Parameters:fallback (callable) – Fallback init strategy, for sites not specified in values.
Raises:ValueError – If fallback=None and no value for a site is given in values.
init_to_mean(site=None, *, fallback: Optional[Callable] = <function init_to_median>)[source]

Initialize to the prior mean; fallback to fallback (defaults to init_to_median()) if mean is undefined.

Parameters:fallback (callable) – Fallback init strategy, for sites not specified in values.
Raises:ValueError – If fallback=None and no value for a site is given in values.
init_to_uniform(site: Optional[dict] = None, radius: float = 2.0)[source]

Initialize to a random point in the area (-radius, radius) of unconstrained domain.

Parameters:radius (float) – specifies the range to draw an initial point in the unconstrained domain.
init_to_value(site: Optional[dict] = None, values: dict = {}, *, fallback: Optional[Callable] = <function init_to_uniform>)[source]
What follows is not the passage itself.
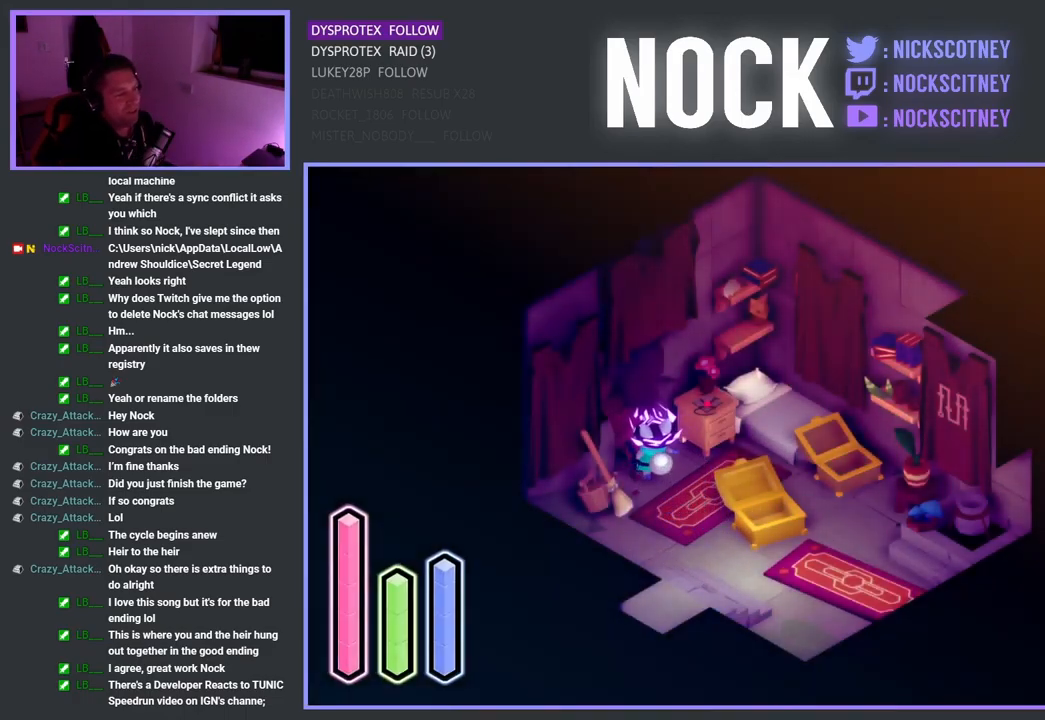
{"buttons": [], "left_stick": "up", "right_stick": "center", "events": [[184, "CROSS", "down"], [300, "CROSS", "up"]]}
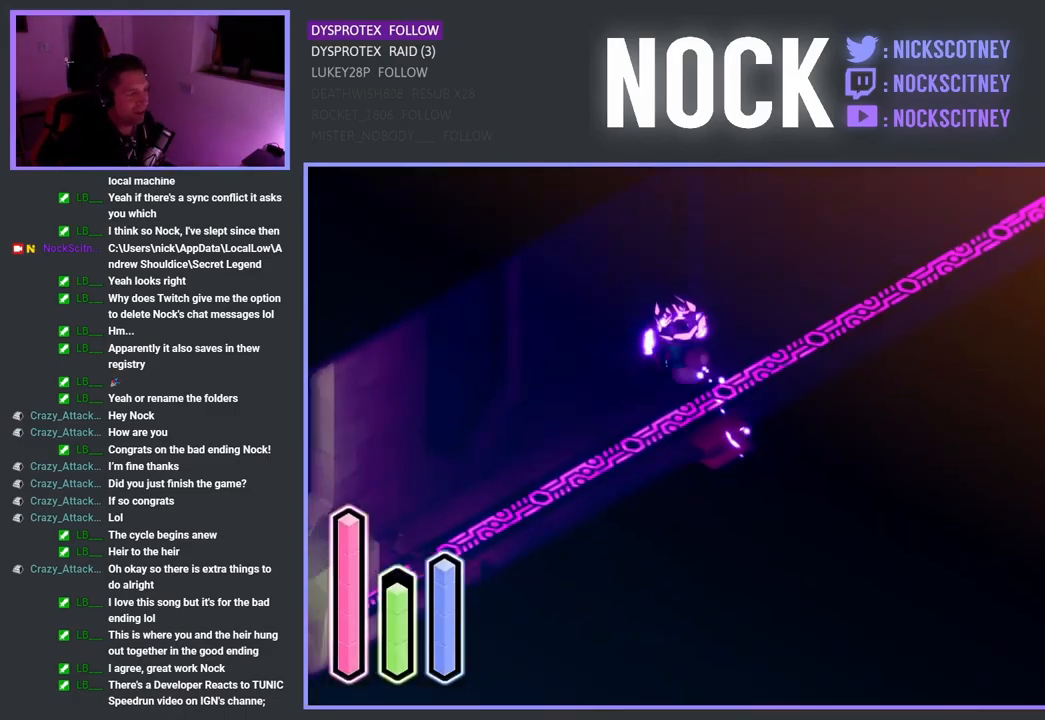
{"buttons": [], "left_stick": "up-right", "right_stick": "center", "events": [[384, "left_stick", "up-right"]]}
Initialize to the value specified in values. Fallback to fallback (defaults to init_to_uniform()) strategy for sites not appearing in values.

Parameters:
  • values (dict) – dictionary of initial values keyed by site name.
  • fallback (callable) – Fallback init strategy, for sites not specified in values.
Raises:

ValueError – If fallback=None and no value for a site is given in values.

init_to_generated(site=None, generate=<function <lambda>>)[source]

Initialize to another initialization strategy returned by the callback generate which is called once per model execution.

This is like init_to_value() but can produce different (e.g. random) values once per model execution. For example to generate values and return init_to_value you could define:

def generate():
    values = {"x": torch.randn(100), "y": torch.rand(5)}
    return init_to_value(values=values)

my_init_fn = init_to_generated(generate=generate)
Parameters:generate (callable) – A callable returning another initialization function, e.g. returning an init_to_value(values={...}) populated with a dictionary of random samples.
class InitMessenger(init_fn)[source]

Bases: pyro.poutine.messenger.Messenger

Initializes a site by replacing .sample() calls with values drawn from an initialization strategy. This is mainly for internal use by autoguide classes.

Parameters:init_fn (callable) – An initialization function.